If a line in the records contains the word "SourceGraphic", count it; state the resulting number and nothing more.
### ENTRIES SHOWN
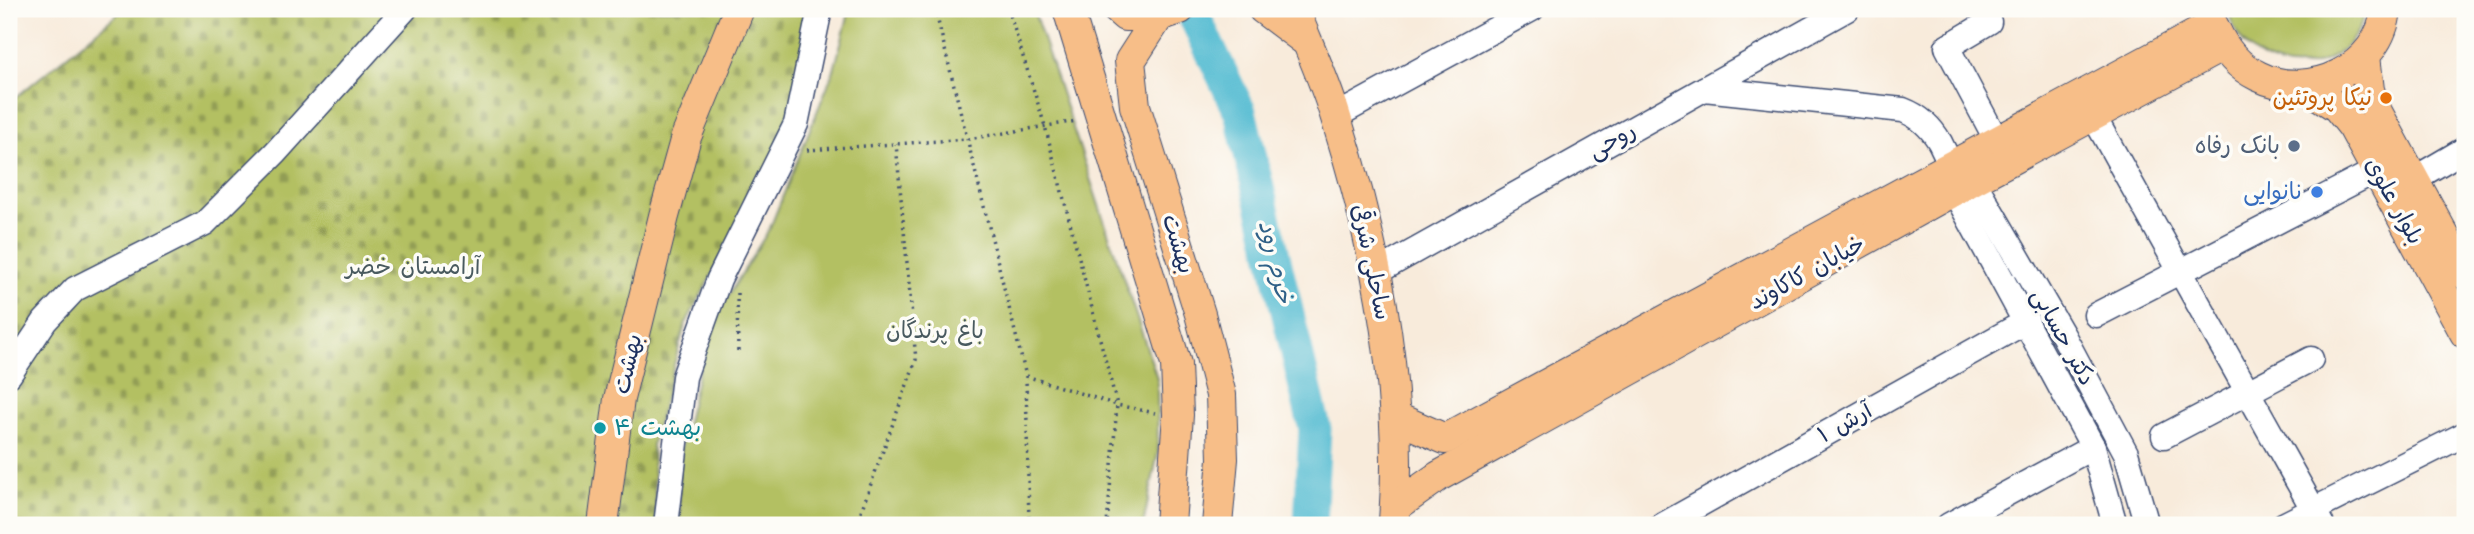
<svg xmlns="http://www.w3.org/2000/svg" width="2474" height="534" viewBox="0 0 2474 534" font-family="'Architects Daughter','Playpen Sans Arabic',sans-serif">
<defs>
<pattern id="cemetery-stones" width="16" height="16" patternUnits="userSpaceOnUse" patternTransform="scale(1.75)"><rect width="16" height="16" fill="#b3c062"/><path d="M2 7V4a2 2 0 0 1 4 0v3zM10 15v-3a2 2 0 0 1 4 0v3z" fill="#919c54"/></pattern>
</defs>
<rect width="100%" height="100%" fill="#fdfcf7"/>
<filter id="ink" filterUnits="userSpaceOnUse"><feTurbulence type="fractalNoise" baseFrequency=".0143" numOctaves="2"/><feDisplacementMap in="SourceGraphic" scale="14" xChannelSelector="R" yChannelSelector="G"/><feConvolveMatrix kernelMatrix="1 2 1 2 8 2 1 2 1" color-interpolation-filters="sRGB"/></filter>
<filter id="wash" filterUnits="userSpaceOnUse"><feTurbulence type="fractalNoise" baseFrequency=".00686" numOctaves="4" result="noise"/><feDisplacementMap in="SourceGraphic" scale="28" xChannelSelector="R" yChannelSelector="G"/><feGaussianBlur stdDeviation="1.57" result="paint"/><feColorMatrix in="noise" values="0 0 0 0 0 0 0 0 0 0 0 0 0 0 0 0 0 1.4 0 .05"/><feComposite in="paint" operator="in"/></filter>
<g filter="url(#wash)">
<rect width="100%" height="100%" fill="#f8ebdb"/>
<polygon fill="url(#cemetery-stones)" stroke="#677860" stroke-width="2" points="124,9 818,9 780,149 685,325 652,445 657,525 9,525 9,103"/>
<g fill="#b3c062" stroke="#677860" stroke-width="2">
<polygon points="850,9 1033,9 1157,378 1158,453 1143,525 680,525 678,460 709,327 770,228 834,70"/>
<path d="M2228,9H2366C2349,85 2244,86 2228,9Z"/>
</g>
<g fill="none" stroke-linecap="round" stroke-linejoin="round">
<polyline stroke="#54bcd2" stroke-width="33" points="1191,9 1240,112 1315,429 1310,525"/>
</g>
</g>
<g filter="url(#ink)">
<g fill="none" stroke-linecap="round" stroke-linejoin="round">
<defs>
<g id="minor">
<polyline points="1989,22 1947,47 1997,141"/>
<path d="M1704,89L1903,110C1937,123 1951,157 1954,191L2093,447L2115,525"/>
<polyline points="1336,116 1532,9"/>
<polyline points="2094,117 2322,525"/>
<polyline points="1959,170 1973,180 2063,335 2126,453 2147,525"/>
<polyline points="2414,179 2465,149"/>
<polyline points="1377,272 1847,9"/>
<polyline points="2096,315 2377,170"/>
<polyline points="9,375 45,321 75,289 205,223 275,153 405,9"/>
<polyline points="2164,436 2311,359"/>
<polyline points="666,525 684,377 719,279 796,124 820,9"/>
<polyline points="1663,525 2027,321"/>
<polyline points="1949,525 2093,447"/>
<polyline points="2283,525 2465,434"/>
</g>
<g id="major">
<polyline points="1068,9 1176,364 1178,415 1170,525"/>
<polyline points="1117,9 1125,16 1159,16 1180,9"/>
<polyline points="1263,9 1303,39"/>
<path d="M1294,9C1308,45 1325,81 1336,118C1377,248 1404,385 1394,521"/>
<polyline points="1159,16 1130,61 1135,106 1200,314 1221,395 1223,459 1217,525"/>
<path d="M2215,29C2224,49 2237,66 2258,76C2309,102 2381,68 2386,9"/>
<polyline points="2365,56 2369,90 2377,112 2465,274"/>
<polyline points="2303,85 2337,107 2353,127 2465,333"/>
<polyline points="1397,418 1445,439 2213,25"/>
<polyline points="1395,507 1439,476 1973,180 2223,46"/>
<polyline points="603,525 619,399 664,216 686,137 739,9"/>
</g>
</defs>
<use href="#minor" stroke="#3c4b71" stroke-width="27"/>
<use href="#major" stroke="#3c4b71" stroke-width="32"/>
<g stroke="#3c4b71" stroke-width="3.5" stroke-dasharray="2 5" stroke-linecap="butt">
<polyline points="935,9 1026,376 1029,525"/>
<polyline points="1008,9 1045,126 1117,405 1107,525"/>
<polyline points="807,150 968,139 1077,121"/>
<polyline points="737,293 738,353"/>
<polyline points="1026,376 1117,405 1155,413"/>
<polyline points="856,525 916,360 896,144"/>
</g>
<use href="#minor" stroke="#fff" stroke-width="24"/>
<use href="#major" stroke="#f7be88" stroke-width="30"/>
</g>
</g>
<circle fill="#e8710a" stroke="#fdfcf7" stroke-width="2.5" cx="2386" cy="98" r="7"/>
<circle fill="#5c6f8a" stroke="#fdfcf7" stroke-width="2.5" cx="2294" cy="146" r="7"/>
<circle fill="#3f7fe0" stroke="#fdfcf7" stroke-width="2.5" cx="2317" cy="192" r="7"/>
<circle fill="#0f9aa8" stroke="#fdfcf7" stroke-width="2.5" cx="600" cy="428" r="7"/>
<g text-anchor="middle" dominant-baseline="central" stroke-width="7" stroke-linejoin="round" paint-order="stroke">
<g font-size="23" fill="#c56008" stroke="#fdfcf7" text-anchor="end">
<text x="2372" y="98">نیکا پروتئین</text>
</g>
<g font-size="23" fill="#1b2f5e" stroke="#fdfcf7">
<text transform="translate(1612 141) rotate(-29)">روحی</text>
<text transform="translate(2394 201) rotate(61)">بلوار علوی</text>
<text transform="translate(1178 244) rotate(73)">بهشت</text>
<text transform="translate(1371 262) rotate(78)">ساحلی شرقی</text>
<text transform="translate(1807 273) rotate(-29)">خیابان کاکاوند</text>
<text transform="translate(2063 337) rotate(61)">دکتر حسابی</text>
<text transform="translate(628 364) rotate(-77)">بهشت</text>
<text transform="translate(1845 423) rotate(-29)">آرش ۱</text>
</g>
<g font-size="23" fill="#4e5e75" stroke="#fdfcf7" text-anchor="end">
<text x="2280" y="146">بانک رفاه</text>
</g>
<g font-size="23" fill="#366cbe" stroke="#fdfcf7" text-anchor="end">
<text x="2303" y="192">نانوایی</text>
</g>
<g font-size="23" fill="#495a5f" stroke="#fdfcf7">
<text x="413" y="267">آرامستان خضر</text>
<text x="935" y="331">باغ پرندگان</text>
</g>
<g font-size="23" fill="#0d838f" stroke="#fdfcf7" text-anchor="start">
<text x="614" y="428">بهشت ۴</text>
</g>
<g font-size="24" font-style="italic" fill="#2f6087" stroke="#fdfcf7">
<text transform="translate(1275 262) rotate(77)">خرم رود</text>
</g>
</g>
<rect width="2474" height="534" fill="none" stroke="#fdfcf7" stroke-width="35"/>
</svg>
######
### ENTRIES SHOWN
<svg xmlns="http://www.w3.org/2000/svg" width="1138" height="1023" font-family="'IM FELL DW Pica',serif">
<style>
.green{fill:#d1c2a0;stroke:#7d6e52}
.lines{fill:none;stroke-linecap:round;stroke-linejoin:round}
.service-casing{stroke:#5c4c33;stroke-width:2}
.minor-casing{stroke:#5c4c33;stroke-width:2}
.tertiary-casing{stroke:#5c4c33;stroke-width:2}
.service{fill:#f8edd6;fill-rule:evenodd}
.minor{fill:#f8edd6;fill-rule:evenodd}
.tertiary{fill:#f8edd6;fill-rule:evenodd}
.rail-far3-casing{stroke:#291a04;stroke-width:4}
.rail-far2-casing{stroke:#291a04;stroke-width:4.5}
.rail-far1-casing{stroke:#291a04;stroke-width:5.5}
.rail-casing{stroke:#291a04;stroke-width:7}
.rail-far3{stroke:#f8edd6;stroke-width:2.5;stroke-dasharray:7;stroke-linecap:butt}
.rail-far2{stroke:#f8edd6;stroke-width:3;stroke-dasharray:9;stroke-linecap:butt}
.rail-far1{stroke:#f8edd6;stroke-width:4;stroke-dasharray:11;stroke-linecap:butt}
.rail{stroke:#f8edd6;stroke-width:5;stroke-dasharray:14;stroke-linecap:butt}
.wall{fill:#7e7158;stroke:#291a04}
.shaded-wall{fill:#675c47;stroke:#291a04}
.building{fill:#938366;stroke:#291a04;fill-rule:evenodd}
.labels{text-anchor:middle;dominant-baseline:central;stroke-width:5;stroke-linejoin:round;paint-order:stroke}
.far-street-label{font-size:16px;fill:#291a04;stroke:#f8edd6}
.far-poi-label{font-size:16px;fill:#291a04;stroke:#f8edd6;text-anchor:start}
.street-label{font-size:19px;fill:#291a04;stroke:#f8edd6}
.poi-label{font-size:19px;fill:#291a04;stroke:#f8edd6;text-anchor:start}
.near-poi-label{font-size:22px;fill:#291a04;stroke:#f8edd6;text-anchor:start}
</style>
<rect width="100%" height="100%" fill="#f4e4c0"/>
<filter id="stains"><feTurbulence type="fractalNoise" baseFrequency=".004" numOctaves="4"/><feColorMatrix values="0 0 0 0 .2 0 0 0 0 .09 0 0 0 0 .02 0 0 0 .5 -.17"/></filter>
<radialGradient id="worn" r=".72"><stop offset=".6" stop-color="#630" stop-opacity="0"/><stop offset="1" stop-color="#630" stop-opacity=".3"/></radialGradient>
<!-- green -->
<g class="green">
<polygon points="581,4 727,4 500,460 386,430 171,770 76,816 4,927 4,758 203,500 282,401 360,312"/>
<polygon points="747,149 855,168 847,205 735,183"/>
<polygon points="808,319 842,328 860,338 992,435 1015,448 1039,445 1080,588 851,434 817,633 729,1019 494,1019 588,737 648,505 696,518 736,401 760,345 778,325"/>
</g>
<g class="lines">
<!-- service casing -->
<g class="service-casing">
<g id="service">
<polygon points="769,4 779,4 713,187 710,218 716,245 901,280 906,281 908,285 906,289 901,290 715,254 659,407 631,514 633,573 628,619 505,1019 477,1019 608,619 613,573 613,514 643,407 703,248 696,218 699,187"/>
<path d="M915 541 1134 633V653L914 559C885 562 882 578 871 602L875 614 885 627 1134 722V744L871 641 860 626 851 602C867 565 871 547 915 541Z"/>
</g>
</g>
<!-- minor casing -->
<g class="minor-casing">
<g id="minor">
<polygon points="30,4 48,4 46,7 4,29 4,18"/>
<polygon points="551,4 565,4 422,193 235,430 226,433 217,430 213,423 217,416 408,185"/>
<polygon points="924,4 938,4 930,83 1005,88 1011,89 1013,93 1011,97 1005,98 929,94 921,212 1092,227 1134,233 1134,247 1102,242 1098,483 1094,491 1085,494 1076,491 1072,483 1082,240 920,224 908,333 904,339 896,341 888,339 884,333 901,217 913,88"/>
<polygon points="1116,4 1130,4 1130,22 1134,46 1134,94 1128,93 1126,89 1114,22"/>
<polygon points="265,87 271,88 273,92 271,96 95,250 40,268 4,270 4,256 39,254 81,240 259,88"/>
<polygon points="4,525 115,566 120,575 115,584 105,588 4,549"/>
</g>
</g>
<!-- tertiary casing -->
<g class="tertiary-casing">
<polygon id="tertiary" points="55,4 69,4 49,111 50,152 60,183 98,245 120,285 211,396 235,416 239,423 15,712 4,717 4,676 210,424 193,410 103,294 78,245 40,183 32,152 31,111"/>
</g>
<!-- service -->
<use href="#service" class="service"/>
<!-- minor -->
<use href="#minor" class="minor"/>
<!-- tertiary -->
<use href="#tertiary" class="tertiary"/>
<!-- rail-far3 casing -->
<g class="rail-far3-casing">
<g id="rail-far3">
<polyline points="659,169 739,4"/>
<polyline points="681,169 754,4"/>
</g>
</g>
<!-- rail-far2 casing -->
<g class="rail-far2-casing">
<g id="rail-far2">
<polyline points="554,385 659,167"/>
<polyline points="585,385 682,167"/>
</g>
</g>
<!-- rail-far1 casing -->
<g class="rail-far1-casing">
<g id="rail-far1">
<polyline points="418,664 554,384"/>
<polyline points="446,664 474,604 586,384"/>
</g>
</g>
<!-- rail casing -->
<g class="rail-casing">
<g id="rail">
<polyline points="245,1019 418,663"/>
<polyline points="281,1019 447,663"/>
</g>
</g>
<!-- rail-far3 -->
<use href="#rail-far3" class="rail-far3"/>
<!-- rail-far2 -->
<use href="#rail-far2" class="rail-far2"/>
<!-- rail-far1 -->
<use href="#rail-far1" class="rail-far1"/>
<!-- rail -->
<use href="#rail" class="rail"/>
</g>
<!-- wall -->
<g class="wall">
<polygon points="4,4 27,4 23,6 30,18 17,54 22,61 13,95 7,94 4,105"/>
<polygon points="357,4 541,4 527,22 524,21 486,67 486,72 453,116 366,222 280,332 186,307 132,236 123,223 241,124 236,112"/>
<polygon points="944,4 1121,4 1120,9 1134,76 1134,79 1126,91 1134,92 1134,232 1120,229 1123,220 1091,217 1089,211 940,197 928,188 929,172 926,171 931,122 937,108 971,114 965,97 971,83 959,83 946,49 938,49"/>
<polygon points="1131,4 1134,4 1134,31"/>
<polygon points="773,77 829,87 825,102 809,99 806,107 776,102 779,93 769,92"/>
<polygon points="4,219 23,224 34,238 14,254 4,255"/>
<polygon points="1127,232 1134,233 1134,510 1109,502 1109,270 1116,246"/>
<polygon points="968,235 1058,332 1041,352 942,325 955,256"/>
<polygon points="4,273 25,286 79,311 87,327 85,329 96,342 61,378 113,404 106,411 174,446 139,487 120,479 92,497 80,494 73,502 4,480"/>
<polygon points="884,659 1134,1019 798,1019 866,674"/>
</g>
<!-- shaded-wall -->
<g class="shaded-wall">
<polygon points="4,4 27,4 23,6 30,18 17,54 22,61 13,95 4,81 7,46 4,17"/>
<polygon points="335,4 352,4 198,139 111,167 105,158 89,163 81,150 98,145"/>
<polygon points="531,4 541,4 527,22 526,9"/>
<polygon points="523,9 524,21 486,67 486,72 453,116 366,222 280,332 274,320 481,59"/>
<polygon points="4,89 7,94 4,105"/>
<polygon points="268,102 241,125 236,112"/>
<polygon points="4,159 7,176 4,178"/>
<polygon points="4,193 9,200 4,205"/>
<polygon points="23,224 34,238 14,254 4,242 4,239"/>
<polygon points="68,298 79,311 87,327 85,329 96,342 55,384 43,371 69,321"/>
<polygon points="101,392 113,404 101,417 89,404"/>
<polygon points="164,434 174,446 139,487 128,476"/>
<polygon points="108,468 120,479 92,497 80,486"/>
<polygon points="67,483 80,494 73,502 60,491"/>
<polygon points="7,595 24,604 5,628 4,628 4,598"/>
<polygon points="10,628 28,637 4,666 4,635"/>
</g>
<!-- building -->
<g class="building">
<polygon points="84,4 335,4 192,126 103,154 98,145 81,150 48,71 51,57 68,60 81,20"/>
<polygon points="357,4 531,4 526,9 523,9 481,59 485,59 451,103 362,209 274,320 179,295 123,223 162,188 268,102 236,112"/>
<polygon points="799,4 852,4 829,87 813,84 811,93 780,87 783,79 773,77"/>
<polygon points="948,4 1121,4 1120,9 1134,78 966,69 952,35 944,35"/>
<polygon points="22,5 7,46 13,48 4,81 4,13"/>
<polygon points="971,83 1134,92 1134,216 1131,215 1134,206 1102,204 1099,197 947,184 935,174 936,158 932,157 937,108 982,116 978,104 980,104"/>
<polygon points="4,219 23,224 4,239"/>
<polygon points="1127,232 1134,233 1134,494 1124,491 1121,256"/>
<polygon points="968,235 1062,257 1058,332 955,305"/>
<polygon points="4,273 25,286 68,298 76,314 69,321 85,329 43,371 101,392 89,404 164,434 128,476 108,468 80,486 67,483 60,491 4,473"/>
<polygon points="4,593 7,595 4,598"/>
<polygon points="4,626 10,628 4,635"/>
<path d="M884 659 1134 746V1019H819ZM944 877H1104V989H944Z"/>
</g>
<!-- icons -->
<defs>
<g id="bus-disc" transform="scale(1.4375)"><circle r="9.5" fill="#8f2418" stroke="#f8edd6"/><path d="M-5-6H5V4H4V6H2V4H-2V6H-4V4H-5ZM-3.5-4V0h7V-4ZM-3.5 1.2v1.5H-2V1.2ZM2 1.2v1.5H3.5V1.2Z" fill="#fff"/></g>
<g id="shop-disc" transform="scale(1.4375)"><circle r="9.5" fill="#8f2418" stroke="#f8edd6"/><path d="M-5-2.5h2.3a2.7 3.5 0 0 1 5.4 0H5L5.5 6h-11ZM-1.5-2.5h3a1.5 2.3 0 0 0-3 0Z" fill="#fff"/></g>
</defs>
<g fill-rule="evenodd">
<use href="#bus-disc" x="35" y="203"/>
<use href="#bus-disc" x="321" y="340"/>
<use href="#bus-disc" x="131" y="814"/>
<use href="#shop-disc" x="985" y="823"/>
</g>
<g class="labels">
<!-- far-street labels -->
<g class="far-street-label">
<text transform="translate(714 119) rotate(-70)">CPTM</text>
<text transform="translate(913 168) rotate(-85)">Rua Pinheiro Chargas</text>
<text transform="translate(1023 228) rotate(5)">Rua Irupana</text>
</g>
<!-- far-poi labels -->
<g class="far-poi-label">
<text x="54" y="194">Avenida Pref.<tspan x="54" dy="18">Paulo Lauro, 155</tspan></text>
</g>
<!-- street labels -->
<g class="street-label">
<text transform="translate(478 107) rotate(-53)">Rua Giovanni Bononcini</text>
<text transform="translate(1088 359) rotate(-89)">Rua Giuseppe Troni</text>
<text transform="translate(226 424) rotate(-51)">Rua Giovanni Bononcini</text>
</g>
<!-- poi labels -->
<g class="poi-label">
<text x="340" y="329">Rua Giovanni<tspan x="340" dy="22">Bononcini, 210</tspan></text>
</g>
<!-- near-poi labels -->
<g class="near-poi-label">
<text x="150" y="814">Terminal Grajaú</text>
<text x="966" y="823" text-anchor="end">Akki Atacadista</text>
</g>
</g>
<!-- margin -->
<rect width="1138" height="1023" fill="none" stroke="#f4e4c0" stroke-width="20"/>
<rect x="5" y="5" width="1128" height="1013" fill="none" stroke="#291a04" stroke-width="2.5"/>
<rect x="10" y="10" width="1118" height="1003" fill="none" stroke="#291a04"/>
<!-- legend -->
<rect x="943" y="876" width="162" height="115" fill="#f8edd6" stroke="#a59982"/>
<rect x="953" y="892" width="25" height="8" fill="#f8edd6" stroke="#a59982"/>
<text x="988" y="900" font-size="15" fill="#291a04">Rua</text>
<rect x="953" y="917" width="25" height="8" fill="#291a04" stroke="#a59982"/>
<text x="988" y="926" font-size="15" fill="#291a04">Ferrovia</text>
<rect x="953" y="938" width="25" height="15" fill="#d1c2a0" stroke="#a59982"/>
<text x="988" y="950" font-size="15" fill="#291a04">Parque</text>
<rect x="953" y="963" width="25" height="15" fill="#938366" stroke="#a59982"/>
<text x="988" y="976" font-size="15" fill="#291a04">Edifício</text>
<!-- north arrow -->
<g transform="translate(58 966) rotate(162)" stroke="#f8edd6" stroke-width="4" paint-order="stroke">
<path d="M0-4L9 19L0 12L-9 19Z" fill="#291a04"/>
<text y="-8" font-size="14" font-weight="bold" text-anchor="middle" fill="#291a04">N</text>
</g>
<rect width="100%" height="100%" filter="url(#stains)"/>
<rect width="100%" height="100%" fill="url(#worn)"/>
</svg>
######
**OUTPUT OF THE TASK**
2